We live in a society today that breeds the idea that it is fashionable to have a sports psychologist but shaming to have a clinical psychologist yet it is this clinical help that so many of our top athletes need. I am often exposed to professional clubs employing mind coaches with little more than a day’s training in stress management or an alternative therapy to help these athletes through diagnosable clinical difficulties. It is important to understand how both society and the athlete wish to collude with the idea that this is all that is required in an attempt to normalise what they are experiencing rather than accepting and acknowledging the reality of their mental states. For many who rely on how they relate to themselves, their body and their sport to perform at such a high level in order to achieve, it may be incredibly difficult to visit a clinician. I am aware that some have met with me then avoided engaging any further for fear of what exploration and change may bring. Multiple conflicts are inherent in this process and I often feel that many coaches may also struggle to send an athlete to a clinician who may work with them on, for example, their obsessionality to help them move closer to a position of health when it is the very fact that they are so obsessive that makes them an incredible athlete. I have jested with coaches that they do not wish to send their athletes to me in case once they achieve a position of health they may no longer be motivated to achieve what they have done in the past. I joke but there is also a reality in this, I see it in so many patients. It is important that they themselves are ready before they meet with a clinician or a therapist. We all need our defence mechanisms and we possess them for good reason, because for a certain amount of time they work for us. It is at the point when the individual is able to recognise that this way of being is no longer working for them that I would encourage them to sit down with a clinician. The final chapter in the book seeks to explore how, if such a sporting culture has now been established whereby clinically diagnosable symptoms are now commonplace and socially acceptable within sport, how may we come to understand this and how might we start to elicit a cultural shift.

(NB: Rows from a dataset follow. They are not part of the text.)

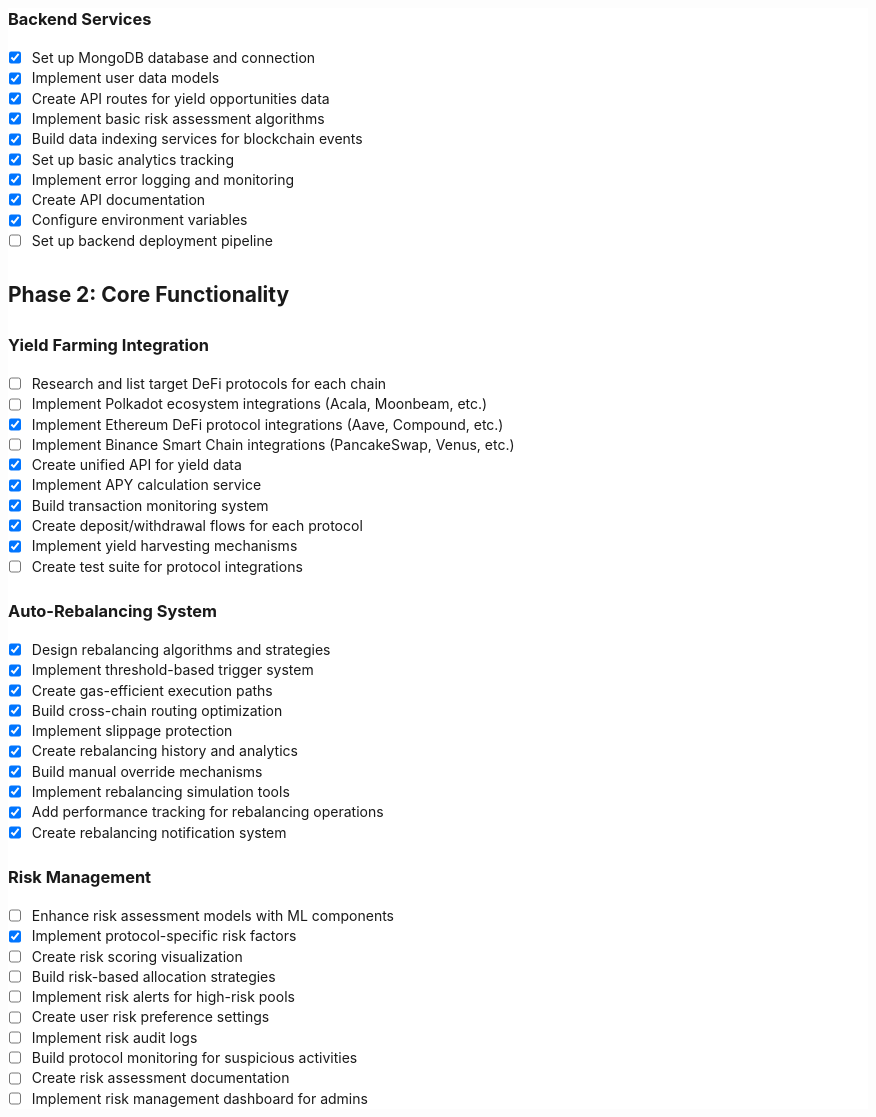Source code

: ### Backend Services
- [x] Set up MongoDB database and connection
- [x] Implement user data models
- [x] Create API routes for yield opportunities data
- [x] Implement basic risk assessment algorithms
- [x] Build data indexing services for blockchain events
- [x] Set up basic analytics tracking
- [x] Implement error logging and monitoring
- [x] Create API documentation
- [x] Configure environment variables
- [ ] Set up backend deployment pipeline

## Phase 2: Core Functionality

### Yield Farming Integration
- [ ] Research and list target DeFi protocols for each chain
- [ ] Implement Polkadot ecosystem integrations (Acala, Moonbeam, etc.)
- [x] Implement Ethereum DeFi protocol integrations (Aave, Compound, etc.)
- [ ] Implement Binance Smart Chain integrations (PancakeSwap, Venus, etc.)
- [x] Create unified API for yield data
- [x] Implement APY calculation service
- [x] Build transaction monitoring system
- [x] Create deposit/withdrawal flows for each protocol
- [x] Implement yield harvesting mechanisms
- [ ] Create test suite for protocol integrations

### Auto-Rebalancing System
- [x] Design rebalancing algorithms and strategies
- [x] Implement threshold-based trigger system
- [x] Create gas-efficient execution paths
- [x] Build cross-chain routing optimization
- [x] Implement slippage protection
- [x] Create rebalancing history and analytics
- [x] Build manual override mechanisms
- [x] Implement rebalancing simulation tools
- [x] Add performance tracking for rebalancing operations
- [x] Create rebalancing notification system

### Risk Management
- [ ] Enhance risk assessment models with ML components
- [x] Implement protocol-specific risk factors
- [ ] Create risk scoring visualization
- [ ] Build risk-based allocation strategies
- [ ] Implement risk alerts for high-risk pools
- [ ] Create user risk preference settings
- [ ] Implement risk audit logs
- [ ] Build protocol monitoring for suspicious activities
- [ ] Create risk assessment documentation
- [ ] Implement risk management dashboard for admins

Finally, I want to acknowledge that I do not wish to suggest that all athletes present with mental health difficulties, far from it. The sporting population is similar to the general population in that it is heterogeneous in nature and consists of those that have physical health difficulties, mental health difficulties and those with no difficulties. Hence this is a reminder that just like the normal population it would be ludicrous to suggest that mental health difficulties do not exist within our sporting populations. If this book is successful in achieving one thing it is my aim to share with you the stories that have touched me and that I have been privileged to hear and to see. It is to increase understanding and awareness that even those that we idolise who are extremely successful in the sporting arena are just like you and I and have stories and histories and very present everyday struggles. I hope that you may understand, may empathise and may open your eyes that little bit wider.